• Arbeitsaufträge
1) Beantworte zum Textauszug über Werther diese Fragen:
(a) In welcher Publikation und in welchem Jahr ist der Aufsatz von Dirk von Petersdorff erschienen?
(b) Welches Jahrhundert benennt er als Beginn der Moderne?
(c) Über welche drei Systeme ersucht Werther seine Identitätsbestimmung?
2) Gib den Textauszug über Werther wortgetreu wieder, von „Dirk von Petersdorff thematisiert in seinem Aufsatz „Ich“ bis einschließlich „gefassten Moderne-Begriff zurück.“.
3) Führe den Textauszug über Werther im Anschluss an seinen letzten Satz weiter.

Dirk von Petersdorff thematisiert in seinem Aufsatz „Ich soll nicht zu mir selbst kommen“. Werther, Goethe und die Formung moderner Subjektivität, der im Goethe-Jahrbuch 2006 erschienen ist, die gesellschaftlichen Veränderungen des 18. Jahrhunderts und führt diese mit dem Beispiel des Werthers und mit der Biographie des Autors Johann Wolfgang Goethes eng. Konkret benennt er dabei das 18. Jahrhundert als Beginn der Moderne, greift damit also auf den weit gefassten Moderne-Begriff zurück.
1. Einleitung
Dirk von Petersdorff thematisiert in seinem Aufsatz „ Ich soll nicht zu mir selbst kommen “ . Werther, Goethe und die Formung moderner Subjektivit ä t, der im Goethe-Jahrbuch 2006 erschienen ist, die gesellschaftlichen Veränderungen des 18. Jahrhunderts und führt diese mit dem Beispiel des Werthers und mit der Biographie des Autors Johann Wolfgang Goethes eng. Konkret benennt er dabei das 18. Jahrhundert als Beginn der Moderne, greift damit also auf den weit gefassten Moderne-Begriff zurück und erläutert die Moderne als historische Phase, in der sich „Selbst- und Weltbilder vervielfältigen“1 und damit einhergehend der Zugang zu einer allgemeinen Ordnung für den Menschen erschwert wird. Zu Begründen ist dieser Umbruch mit der Ausdifferenzierung der Gesellschaft in verschiedene Teilbereiche mit jeweils eigenen Handlungs- und Kommunikationsmöglichkeiten. Das Individuum partizipiert dabei in mehreren dieser Teilbereiche, muss dafür die jeweiligen Handlungs- und Kommunikationsnormen kennen und anwenden, und „pluralisiert sich [dadurch] im Inneren“.2 Für das Individuum ergeben sich aus dieser Pluralisierung Probleme der Identitätsfindung und der Selbstbestimmung, wie sie auch an der literarischen Figur Werthers zu beobachten sind. 'Die Leiden des jungen Werthers' - so von Petersdorff - ergeben sich gerade aus diesem Reflexions- und Ausgleichsbedürfnis des modernen Subjekts, aus dem Bedürfnis Werthers zu sich selbst zu kommen. Denn trotz - oder gerade aufgrund - der Pluralisierung des Ichs, ist das Individuum weiterhin bestrebt, eine Ich-Identität zu erstellen, das heisst „Einheit und Kontinuität im zeitlichen und räumlichen Wandel zu gewinnen“.3 Diese aber kann - und das ist für Dirk von Petersdorff grundlegend - nur über die Umwelt und nicht aus dem Inneren des Individuums heraus gebildet werden, vielmehr entwickelt sich die Identität „in der Auseinandersetzung mit der Umwelt, in ihrer Beschreibung und Deutung, in Handlungsformen und Praktiken.“4 Werther schließlich ersucht seine Identitätsbestimmung über die drei Systeme Natur (I), Liebe (II) und Gesellschaft (III).

• Datenzeilen
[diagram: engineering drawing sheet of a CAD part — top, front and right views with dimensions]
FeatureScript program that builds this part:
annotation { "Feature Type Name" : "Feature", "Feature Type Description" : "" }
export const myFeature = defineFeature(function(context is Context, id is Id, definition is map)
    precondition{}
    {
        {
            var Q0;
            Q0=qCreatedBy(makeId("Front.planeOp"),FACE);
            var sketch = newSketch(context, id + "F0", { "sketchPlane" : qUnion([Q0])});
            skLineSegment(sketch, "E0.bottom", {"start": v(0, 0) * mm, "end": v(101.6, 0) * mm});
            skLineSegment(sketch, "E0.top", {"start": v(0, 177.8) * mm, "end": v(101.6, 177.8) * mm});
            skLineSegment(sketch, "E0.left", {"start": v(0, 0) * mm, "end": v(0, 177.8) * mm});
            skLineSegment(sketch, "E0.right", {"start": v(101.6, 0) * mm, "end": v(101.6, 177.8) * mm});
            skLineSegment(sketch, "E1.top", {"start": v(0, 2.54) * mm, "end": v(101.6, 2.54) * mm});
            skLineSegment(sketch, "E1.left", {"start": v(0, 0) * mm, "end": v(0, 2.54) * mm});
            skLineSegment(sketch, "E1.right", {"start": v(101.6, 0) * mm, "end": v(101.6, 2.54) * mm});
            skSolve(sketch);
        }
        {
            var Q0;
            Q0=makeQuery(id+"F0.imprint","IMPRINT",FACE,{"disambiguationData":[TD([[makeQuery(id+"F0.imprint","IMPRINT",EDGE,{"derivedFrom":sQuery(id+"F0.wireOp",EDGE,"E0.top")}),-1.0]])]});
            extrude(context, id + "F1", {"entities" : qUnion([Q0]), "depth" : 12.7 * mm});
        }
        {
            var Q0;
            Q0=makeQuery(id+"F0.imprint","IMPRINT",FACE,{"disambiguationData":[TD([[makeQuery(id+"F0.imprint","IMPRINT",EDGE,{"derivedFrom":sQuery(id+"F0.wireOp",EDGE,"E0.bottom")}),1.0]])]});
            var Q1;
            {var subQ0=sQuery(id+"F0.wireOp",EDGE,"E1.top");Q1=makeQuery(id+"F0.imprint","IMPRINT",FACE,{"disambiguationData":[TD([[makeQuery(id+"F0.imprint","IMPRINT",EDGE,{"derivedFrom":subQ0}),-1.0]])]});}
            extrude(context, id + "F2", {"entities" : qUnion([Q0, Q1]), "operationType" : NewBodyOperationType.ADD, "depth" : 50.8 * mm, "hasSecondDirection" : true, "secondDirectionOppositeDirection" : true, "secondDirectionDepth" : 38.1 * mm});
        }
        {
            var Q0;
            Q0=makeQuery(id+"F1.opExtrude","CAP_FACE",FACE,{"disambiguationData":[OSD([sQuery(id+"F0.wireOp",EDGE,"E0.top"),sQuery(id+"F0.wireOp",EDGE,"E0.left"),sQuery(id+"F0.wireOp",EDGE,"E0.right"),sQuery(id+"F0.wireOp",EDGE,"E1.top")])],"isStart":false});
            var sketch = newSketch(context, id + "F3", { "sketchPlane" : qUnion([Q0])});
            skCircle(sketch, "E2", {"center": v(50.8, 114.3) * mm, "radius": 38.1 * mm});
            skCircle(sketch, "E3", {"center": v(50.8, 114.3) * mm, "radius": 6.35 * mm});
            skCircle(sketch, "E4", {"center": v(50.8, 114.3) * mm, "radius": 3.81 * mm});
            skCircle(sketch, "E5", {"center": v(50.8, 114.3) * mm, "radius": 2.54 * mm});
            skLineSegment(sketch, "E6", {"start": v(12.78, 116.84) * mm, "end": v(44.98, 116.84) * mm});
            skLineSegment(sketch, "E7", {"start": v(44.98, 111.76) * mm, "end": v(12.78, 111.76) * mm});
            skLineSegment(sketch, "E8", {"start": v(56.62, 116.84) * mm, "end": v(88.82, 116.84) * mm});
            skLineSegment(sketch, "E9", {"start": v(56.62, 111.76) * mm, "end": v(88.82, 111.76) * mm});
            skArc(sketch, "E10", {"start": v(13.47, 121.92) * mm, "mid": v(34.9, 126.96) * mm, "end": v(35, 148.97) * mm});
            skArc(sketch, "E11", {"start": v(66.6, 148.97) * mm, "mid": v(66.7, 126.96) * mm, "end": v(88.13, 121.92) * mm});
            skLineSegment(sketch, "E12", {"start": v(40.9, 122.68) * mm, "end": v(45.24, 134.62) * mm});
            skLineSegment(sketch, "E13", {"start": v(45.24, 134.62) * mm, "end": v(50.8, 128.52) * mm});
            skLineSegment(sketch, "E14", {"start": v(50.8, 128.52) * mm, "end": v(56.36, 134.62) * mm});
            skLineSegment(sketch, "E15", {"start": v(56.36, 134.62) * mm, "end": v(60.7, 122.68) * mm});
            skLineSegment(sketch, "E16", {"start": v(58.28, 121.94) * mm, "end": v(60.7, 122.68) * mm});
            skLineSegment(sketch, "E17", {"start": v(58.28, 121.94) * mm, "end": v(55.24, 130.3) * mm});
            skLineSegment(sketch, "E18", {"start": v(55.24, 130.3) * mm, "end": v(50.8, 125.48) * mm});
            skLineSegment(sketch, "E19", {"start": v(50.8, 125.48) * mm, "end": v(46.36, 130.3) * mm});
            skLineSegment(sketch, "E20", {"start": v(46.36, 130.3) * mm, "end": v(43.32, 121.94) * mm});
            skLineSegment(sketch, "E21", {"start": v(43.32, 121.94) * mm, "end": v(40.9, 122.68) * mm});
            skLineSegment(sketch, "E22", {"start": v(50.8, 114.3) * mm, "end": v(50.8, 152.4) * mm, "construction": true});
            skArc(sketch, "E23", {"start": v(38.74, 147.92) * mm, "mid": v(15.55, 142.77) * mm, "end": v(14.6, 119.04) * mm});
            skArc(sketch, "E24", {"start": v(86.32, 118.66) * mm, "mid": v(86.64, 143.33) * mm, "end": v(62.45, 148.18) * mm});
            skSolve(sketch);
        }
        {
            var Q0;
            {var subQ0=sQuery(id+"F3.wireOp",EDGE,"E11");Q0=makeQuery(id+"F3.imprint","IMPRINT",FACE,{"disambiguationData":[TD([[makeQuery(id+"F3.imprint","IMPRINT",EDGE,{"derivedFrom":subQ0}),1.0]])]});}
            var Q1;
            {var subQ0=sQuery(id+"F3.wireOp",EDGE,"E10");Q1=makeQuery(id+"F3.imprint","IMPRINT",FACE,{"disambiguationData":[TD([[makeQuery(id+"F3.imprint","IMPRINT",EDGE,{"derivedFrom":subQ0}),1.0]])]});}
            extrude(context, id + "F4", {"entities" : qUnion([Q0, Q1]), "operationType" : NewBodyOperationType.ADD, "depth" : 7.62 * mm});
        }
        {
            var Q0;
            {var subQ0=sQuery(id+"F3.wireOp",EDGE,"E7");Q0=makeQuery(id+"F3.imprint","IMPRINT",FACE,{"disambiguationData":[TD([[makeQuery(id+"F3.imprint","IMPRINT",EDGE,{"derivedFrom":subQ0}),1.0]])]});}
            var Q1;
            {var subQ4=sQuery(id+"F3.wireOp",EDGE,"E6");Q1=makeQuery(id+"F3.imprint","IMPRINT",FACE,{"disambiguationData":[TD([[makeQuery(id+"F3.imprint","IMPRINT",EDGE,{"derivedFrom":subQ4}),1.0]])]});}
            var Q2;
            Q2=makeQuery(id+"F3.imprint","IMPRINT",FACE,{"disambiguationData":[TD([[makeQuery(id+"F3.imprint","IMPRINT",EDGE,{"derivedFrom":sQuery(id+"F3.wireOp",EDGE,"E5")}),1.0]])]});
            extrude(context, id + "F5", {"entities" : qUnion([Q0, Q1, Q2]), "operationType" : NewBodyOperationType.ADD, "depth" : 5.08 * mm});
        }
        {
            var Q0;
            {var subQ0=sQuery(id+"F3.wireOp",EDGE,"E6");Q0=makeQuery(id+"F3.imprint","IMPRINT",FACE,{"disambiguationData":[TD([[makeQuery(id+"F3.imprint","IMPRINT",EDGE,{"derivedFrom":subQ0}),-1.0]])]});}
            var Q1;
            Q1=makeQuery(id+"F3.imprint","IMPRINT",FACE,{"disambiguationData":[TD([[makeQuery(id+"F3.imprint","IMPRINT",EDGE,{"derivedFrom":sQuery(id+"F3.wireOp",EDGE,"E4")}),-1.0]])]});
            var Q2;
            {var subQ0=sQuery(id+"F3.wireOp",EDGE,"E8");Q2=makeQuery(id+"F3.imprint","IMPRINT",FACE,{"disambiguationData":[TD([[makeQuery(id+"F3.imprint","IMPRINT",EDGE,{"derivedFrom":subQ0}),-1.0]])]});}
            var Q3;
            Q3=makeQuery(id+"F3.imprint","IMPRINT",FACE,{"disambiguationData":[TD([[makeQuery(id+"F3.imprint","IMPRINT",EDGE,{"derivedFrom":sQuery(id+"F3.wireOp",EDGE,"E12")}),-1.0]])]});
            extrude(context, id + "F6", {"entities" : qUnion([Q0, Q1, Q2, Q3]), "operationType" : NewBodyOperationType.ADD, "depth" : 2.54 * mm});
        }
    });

• Erwartete Antworten
1)
(a) Im Goethe-Jahrbuch 2006.
(b) Das 18. Jahrhundert.
(c) Über Natur (I), Liebe (II) und Gesellschaft (III).

2)
Dirk von Petersdorff thematisiert in seinem Aufsatz „Ich soll nicht zu mir selbst kommen“. Werther, Goethe und die Formung moderner Subjektivität, der im Goethe-Jahrbuch 2006 erschienen ist, die gesellschaftlichen Veränderungen des 18. Jahrhunderts und führt diese mit dem Beispiel des Werthers und mit der Biographie des Autors Johann Wolfgang Goethes eng. Konkret benennt er dabei das 18. Jahrhundert als Beginn der Moderne, greift damit also auf den weit gefassten Moderne-Begriff zurück.

3)
Goethes Werther - so von Petersdorff - kann als Identitätsexperiment gelesen und verstanden werden, denn „[Werther] lebt ohne eine große Erzählung, in die er sein Ich einbetten könnte“5 und ist damit als literarischer Parallelismus zu den Entwicklungen der Zeit, das heisst der Moderne zu erläutern. Insbesondere in der, im Aufsatz betrachteten ersten Fassung des Werthers wird diese Identitätsproblematik deutlich.6 Des Weiteren stellt Dirk von Petersdorff die These auf, der Werther müsse auch in biographischen Bezug zu seinem Autor Goethe gesetzt werden, denn dieser habe den Werther bewusst als Identitätsexperiment angelegt und daraus auch Rückschlüsse auf die Gestaltung seiner eigenen Persönlichkeit gezogen.
Dirk von Petersdorff nutzt zur Untersuchung seiner Fragestellung die Methode der systemtheoretischen Literaturwissenschaft, bettet seine Thesen innerhalb dessen aber auch in einen kulturwissenschaftlichen bzw. anthropologischen Horizont ein. Die systemtheoretische Literaturwissenschaft als Theorieimport aus der Soziologie dient als Beschreibungsmodell für zusammenhängende und sich selbst organisierende Strukturen/ Systeme, die sich zu einer Umwelt in Beziehungen setzen. Ziel ist es, Komplexität zu reduzieren und dabei dennoch das Ganze betrachten zu können, um so auch komplexere Fragestellungen bearbeiten zu können. Die systemtheoretische Literaturwissenschaft gewährleistet damit eine Abkehr von der deduktiven Bestimmung und analytischen Isolierung von Einzelphänomenen und ist somit insbesondere den kontextorientierten, aber auch den textimmanenten Literaturtheorien zuzuordnen.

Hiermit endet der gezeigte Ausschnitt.